It’s spring … oh, okay, maybe not yet. But it’s definitely time for spring, if you measure the length and severity of this winter. Just talk to anyone from Boston or Montreal, and you’ll see in their shell-shocked, still frozen eyeballs how badly we all need the season to get here. In fact, if you listen closely, you’ll probably hear the whispered chant: “6:45 P.M. March 20–if I can just make it to 6:45 P.M. March 20 …”
That’s the official time that spring begins in Eastern Daylight Time.
It’s been a hard and long winter and we all deserve the rebirth and rejuvenation we associate with this season. The English definition of “spring” is to pounce, to leap, to jump into activity. Water bubbling up from the ground is called: a spring.
So let’s pounce. Let’s bounce off the bleakness and cold of a severe winter and get into action.
For me and for mom that will mean looking forward to marketing and talking about our latest book: Violet Fate. It’s our favorite so far, but it came out during the worst winter of our life. We experienced the kind of loss that stops all action and all desire to plan the future—we lost my father, her husband.
As we were driving this week to pick up his last effects, we talked about what we are feeling now. We are still reeling, but we want to move forward again. And one of the feelings we recognize, when it comes to getting published is astonishment: who could have imagined just a few years ago that mom and I would have three books out and three more in action. Who would have thought that my sister Allyn would be a successful children’s book author with even more books in action than us or that she would inspire us to pursue this dream? Who could have imagined that mom and I would ever be called a “mother/daughter writing duo,” would appear on television, would give talks all over Northern Virginia? Who could have predicted Mom and I and Allyn would sweat together through the ups and downs of getting published.

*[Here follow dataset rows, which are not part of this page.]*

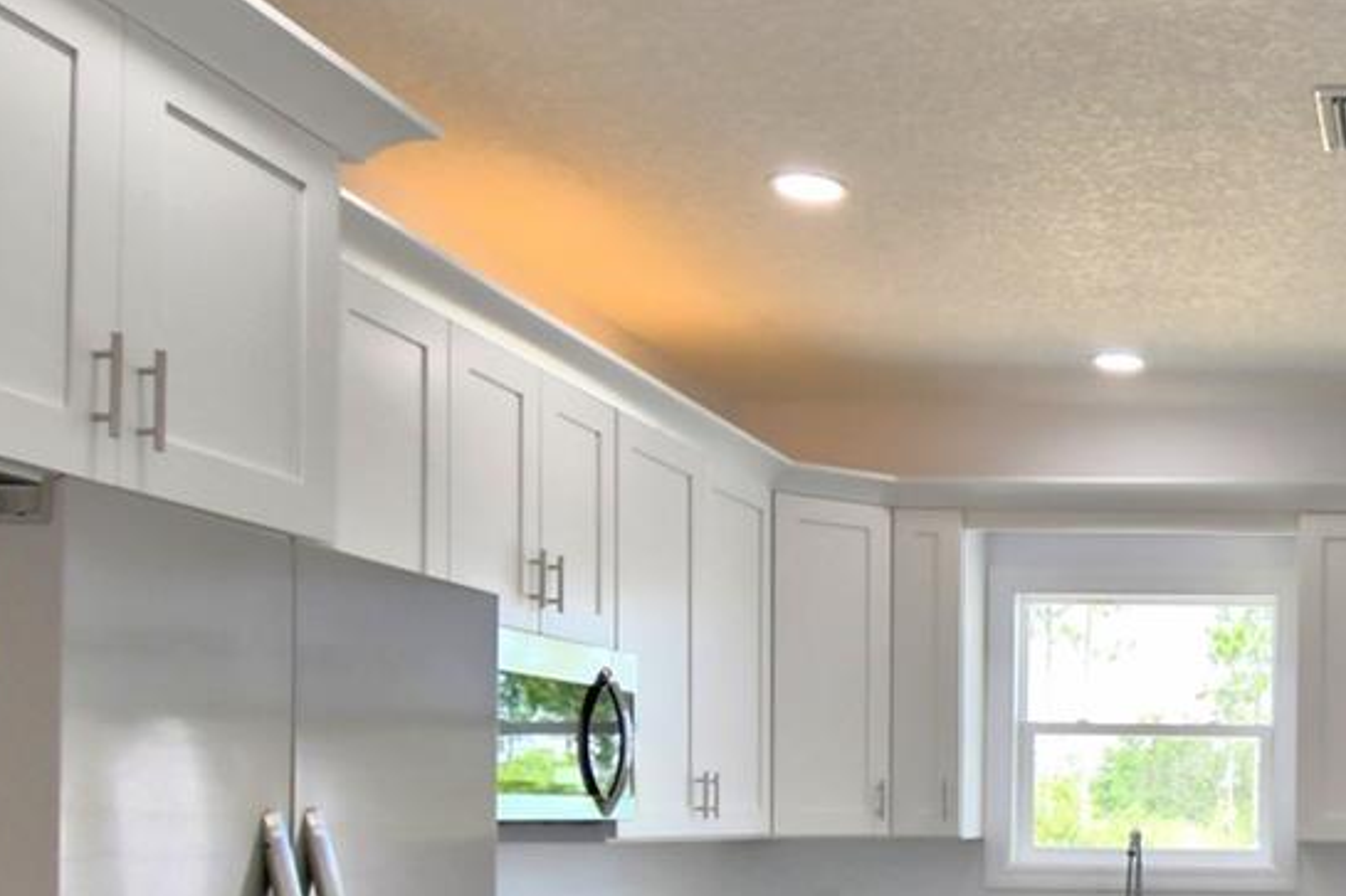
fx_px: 1645
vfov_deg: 29.1
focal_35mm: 44
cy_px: 834
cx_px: 1393
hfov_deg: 38.6
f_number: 4.5
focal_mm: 10
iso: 220
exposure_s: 1/125
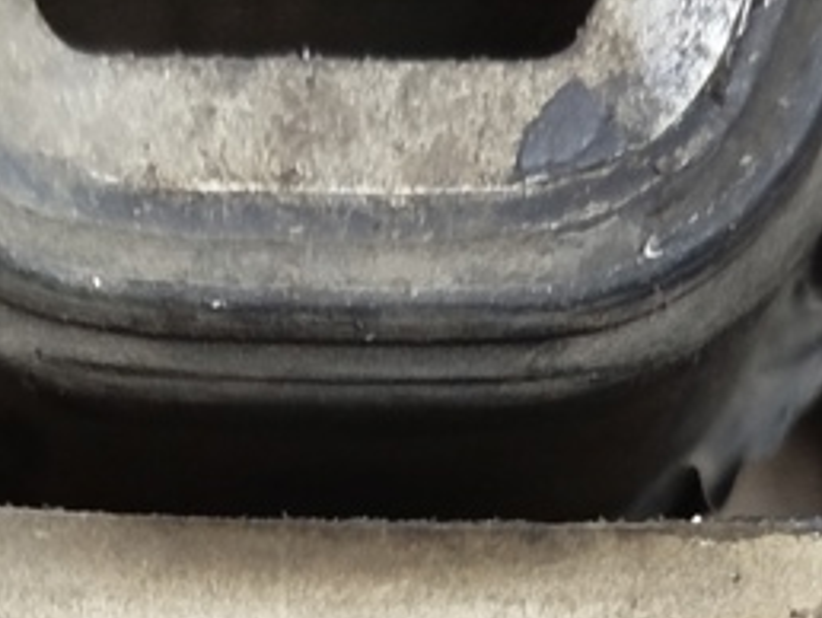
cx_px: 401
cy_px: 729
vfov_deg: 12.2
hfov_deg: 16.5
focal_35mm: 119
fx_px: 2828
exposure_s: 1/25
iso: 640
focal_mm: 5.31
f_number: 1.7
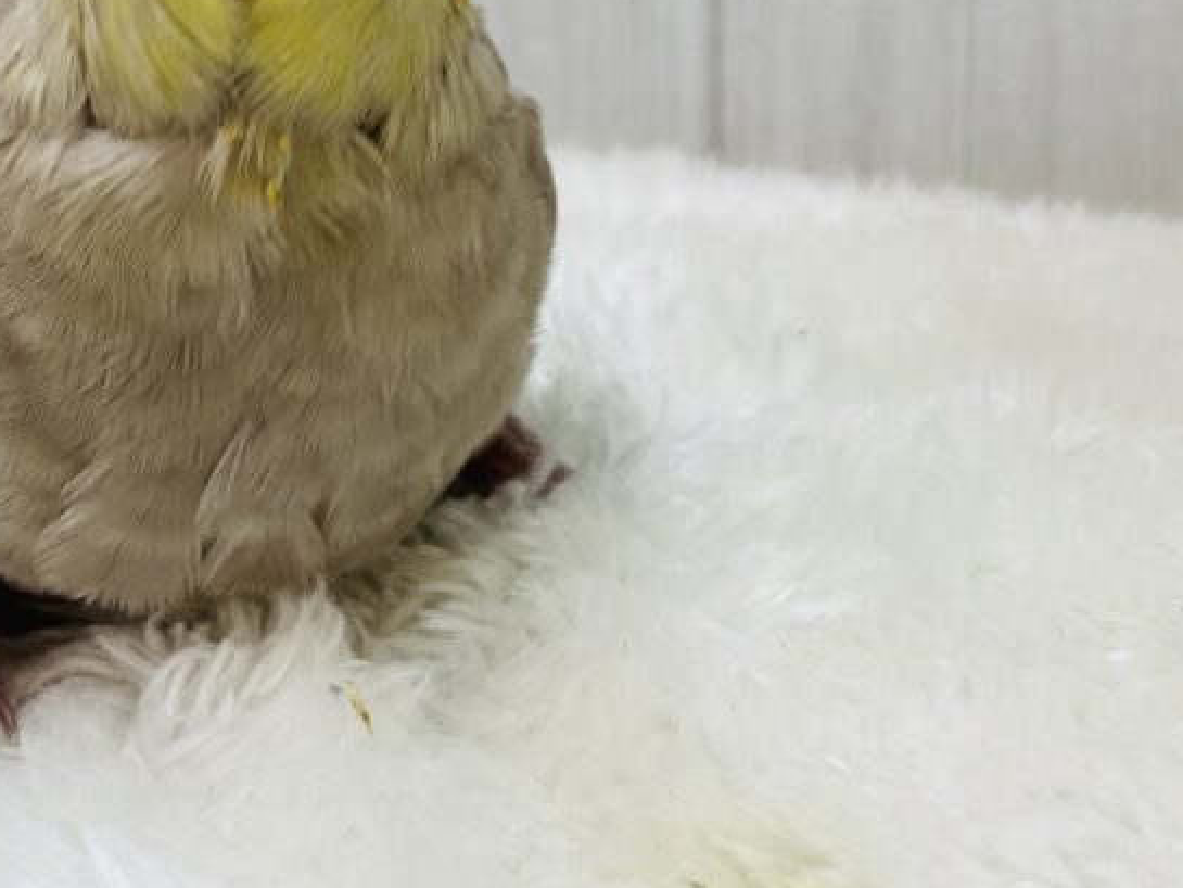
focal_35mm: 55
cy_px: 130
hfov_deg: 34.5
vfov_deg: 25.9
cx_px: 356
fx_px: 1880
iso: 50
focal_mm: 4.25
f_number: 1.8
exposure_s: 1/100
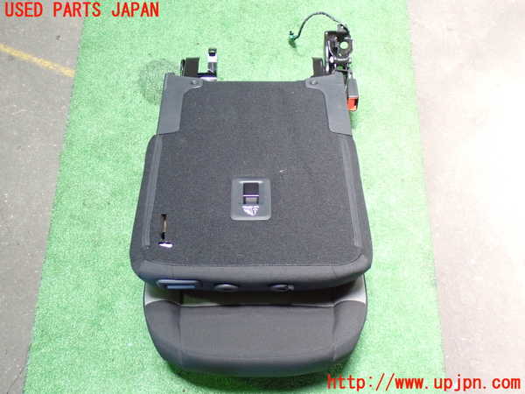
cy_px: 197
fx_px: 667
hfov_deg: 42.9
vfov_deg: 32.9
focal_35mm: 44
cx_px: 262
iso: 640
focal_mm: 7.84
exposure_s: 1/40
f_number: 2.9
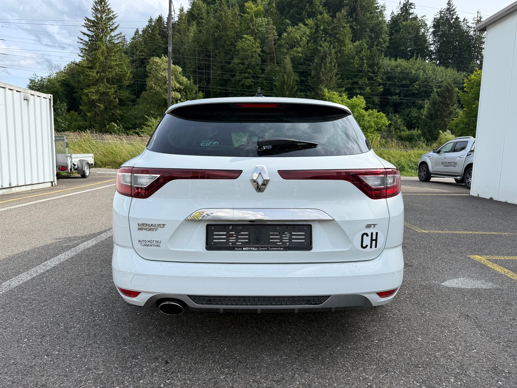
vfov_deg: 56.8
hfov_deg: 71.6
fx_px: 358
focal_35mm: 24
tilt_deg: -5.5
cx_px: 258
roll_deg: -1.6
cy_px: 194
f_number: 1.78
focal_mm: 6.76
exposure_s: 1/2801
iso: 80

We had to put our talks with Applebee’s about an official launch on hold to get through the loss of this winter. But we’re talking to them again, and we’re going to make it happen with one change: it will be a book party—a celebration of the surprises life has in store. Some of those surprises may include sub-zero weather and mounds of snow … and soul-wrenching grief. But others will start with what inevitably happens in spring: a seed germinates, spreads its tiny sprout through the nourishment of the soil where it’s placed, sticks its little head through to the sunshine, and if give enough food: grows into plants and finally flowers.